The number of tokens transferred is the strength of the edge, similar in concept to the weight of a connection in an artificial neural network. Adjusting strengths, like adjusting weights in ANN’s, is one of the ways a Petri net can be trained.  This can be done via evolutionary methods with the same ease as evolutionary methods applied to training an ANN, or can be done with ‘swarm’ methods or similar adhoc hill-climbing techniques, but the broad experience and proven, elegant, reliable training algorithms that exist for ANN’s don’t really have any closely comparable methods in Petri nets.

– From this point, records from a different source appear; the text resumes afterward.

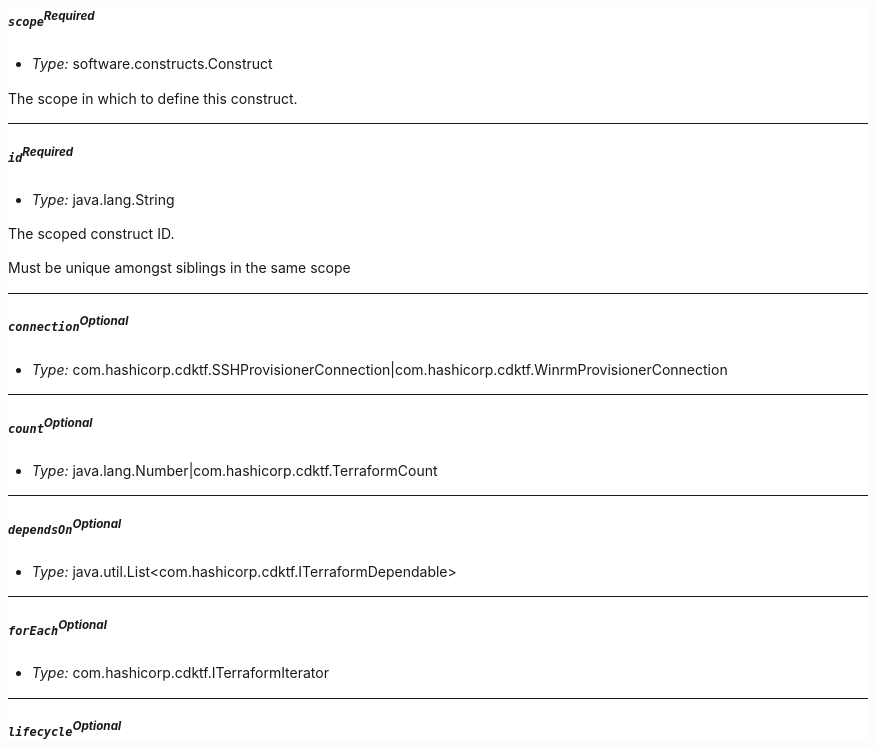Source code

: 
##### `scope`<sup>Required</sup> <a name="scope" id="@cdktf/provider-upcloud.storageBackup.StorageBackup.Initializer.parameter.scope"></a>

- *Type:* software.constructs.Construct

The scope in which to define this construct.

---

##### `id`<sup>Required</sup> <a name="id" id="@cdktf/provider-upcloud.storageBackup.StorageBackup.Initializer.parameter.id"></a>

- *Type:* java.lang.String

The scoped construct ID.

Must be unique amongst siblings in the same scope

---

##### `connection`<sup>Optional</sup> <a name="connection" id="@cdktf/provider-upcloud.storageBackup.StorageBackup.Initializer.parameter.connection"></a>

- *Type:* com.hashicorp.cdktf.SSHProvisionerConnection|com.hashicorp.cdktf.WinrmProvisionerConnection

---

##### `count`<sup>Optional</sup> <a name="count" id="@cdktf/provider-upcloud.storageBackup.StorageBackup.Initializer.parameter.count"></a>

- *Type:* java.lang.Number|com.hashicorp.cdktf.TerraformCount

---

##### `dependsOn`<sup>Optional</sup> <a name="dependsOn" id="@cdktf/provider-upcloud.storageBackup.StorageBackup.Initializer.parameter.dependsOn"></a>

- *Type:* java.util.List<com.hashicorp.cdktf.ITerraformDependable>

---

##### `forEach`<sup>Optional</sup> <a name="forEach" id="@cdktf/provider-upcloud.storageBackup.StorageBackup.Initializer.parameter.forEach"></a>

- *Type:* com.hashicorp.cdktf.ITerraformIterator

---

##### `lifecycle`<sup>Optional</sup> <a name="lifecycle" id="@cdktf/provider-upcloud.storageBackup.StorageBackup.Initializer.parameter.lifecycle"></a>
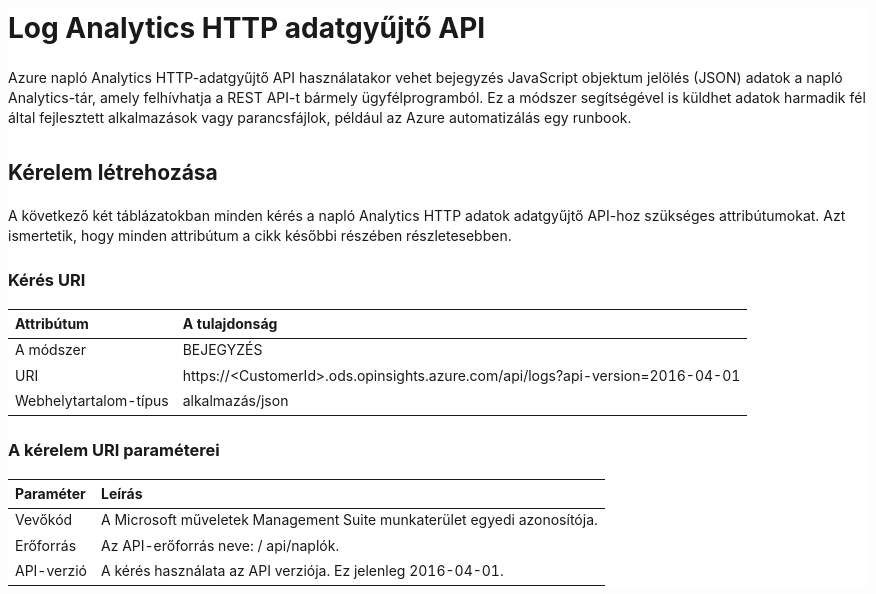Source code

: <properties
    pageTitle="Jelentkezzen Analytics API HTTP adatgyűjtő |} Microsoft Azure"
    description="A napló Analytics HTTP adatok adatgyűjtő API segítségével bejegyzés JSON adatok hozzáadása a napló Analytics-tár, amely felhívhatja a REST API-t bármely ügyfélprogramból. Ez a cikk azt ismerteti, hogyan használhatja az API-t, és az adatok közzététele másik programnyelv használatával példákat."
    services="log-analytics"
    documentationCenter=""
    authors="bwren"
    manager="jwhit"
    editor=""/>

<tags
    ms.service="log-analytics"
    ms.workload="na"
    ms.tgt_pltfrm="na"
    ms.devlang="na"
    ms.topic="article"
    ms.date="10/26/2016"
    ms.author="bwren"/>


# <a name="log-analytics-http-data-collector-api"></a>Log Analytics HTTP adatgyűjtő API

Azure napló Analytics HTTP-adatgyűjtő API használatakor vehet bejegyzés JavaScript objektum jelölés (JSON) adatok a napló Analytics-tár, amely felhívhatja a REST API-t bármely ügyfélprogramból. Ez a módszer segítségével is küldhet adatok harmadik fél által fejlesztett alkalmazások vagy parancsfájlok, például az Azure automatizálás egy runbook.  

## <a name="create-a-request"></a>Kérelem létrehozása

A következő két táblázatokban minden kérés a napló Analytics HTTP adatok adatgyűjtő API-hoz szükséges attribútumokat. Azt ismertetik, hogy minden attribútum a cikk későbbi részében részletesebben.

### <a name="request-uri"></a>Kérés URI

| Attribútum | A tulajdonság |
|:--|:--|
| A módszer | BEJEGYZÉS |
| URI | https://\<CustomerId\>.ods.opinsights.azure.com/api/logs?api-version=2016-04-01 |
| Webhelytartalom-típus | alkalmazás/json |

### <a name="request-uri-parameters"></a>A kérelem URI paraméterei
| Paraméter | Leírás |
|:--|:--|
| Vevőkód  | A Microsoft műveletek Management Suite munkaterület egyedi azonosítója. |
| Erőforrás    | Az API-erőforrás neve: / api/naplók. |
| API-verzió | A kérés használata az API verziója. Ez jelenleg 2016-04-01. |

Petri Nets can have extremely complex rules, or ‘edges’ that connect more than one source and/or more than one destination, or several different ‘colors’ of tokens, differentiated by rules that determine when an edge can fire based on several different colors of tokens or transfer tokens of a particular color.  Individual nodes can have maximum numbers of tokens they can hold, or minimum numbers.  But as Petri Nets grow more complex, so do the sets of invariants necessary to maintain a proof that the network can neither deadlock nor saturate. So far there is little evidence that such complications actually help much with training or evolved behavior.  Evidence of their value may be discovered if and as we develop a proper body of knowledge about training and operating Petri Nets, but it is at least as likely that it will not.

I am very much aware that the nodes in our ANN’s  are extremely simplified models that only vaguely remind real neurobiologists of the way the neurons of a biological brain operate.  But if ANN’s hold up a cloudy and cracked mirror to the structure of biological brains, Petri Nets are holding up a bowl of pudding, or something equally random.  There is absolutely nothing in a Petri Net that resembles anything about the way biological brains work.

I have been thinking about Petri Nets, and ways to model or modify them so that there are tractable methods for training them, lately, because my recurrent Artificial Neural Networks, which I’m training via evolutionary methods, frequently become unstable or fall into self-reinforcing repetitive patterns.